• _Study text_
☆ ☆ ☆ ☆ ☆ ☆ ☆

456. 132 Pattern

URL: https://leetcode.com/problems/132-pattern
Difficulty: Medium

Even though the tag of this problem is “Binary Search”,
you can solve this problem without using binary search.
However, it is a problem that can be solved by using a stack.
But, although it can be expressed in a simple code, I could not solve it in the end.
In order to be accepted, you need to implement it in O(N), but I could not reach that point.
This time, I would like to explain based on the answer of NeetCode’s answer.

Reference Code: 132 Pattern - Leetcode 456 - Python - YouTube

Description

Given an array of n integers nums, a 132 pattern is a subsequence of three integers nums[i], nums[j] and nums[k] such that i < j < k and nums[i] < nums[k] < nums[j].

Return true if there is a 132 pattern in nums, otherwise, return false.

Code

# To run this code localy,
# I changed the argument of the function to nums.
def find132pattern(nums):
  stack = []
  curMin = nums[0]
  for n in nums[1:]:
    while stack and n >= stack[-1][0]:
      stack.pop()
    if stack and n > stack[-1][1]:
      return True
    stack.append([n,curMin])
    curMin = min(curMin,n)

☆ ☆ ☆ ☆ ☆ ☆ ☆

• _Stored data_
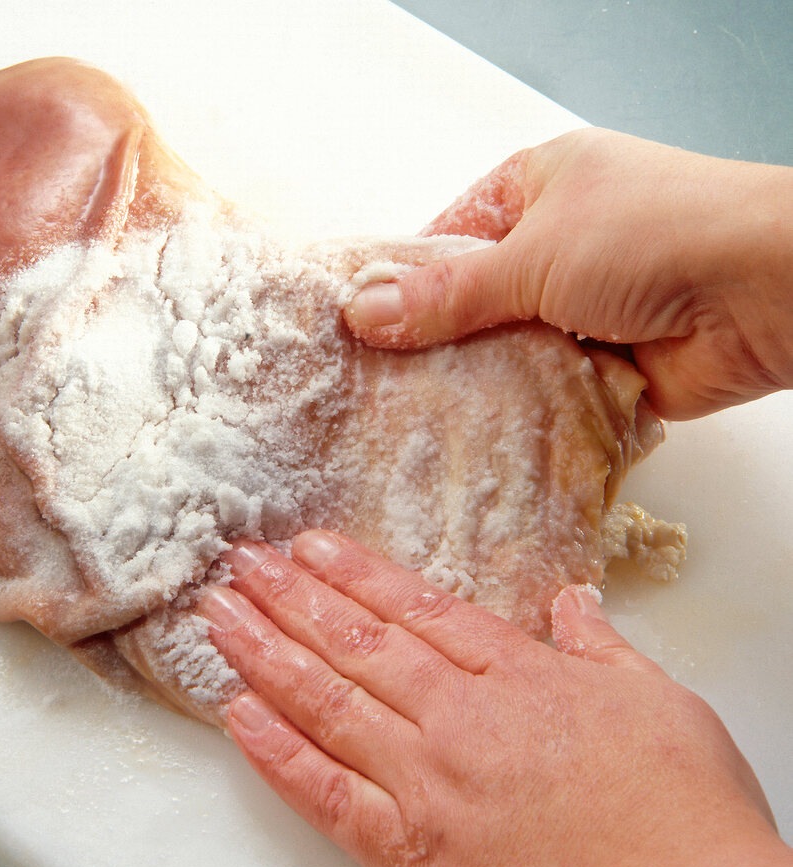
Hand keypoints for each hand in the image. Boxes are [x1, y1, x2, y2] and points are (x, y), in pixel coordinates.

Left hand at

☆ ☆ ☆ ☆ ☆ ☆ ☆

• _Questions to answer_
A - Set down the part of the 132 Pattern write-up from "However, it is" up to and including "of NeetCode’s answer.".
B - Answer these questions from the 132 Pattern write-up:
(i) What difficulty is listed for the problem?
(ii) What data structure does it say can be used to solve the problem?
(iii) What time complexity must an implementation reach in order to be accepted?
The lines shown above come from a separate source.

• _Responses to the exercise_
A -
However, it is a problem that can be solved by using a stack.
But, although it can be expressed in a simple code, I could not solve it in the end.
In order to be accepted, you need to implement it in O(N), but I could not reach that point.
This time, I would like to explain based on the answer of NeetCode’s answer.

B -
(i) Medium
(ii) A stack
(iii) O(N)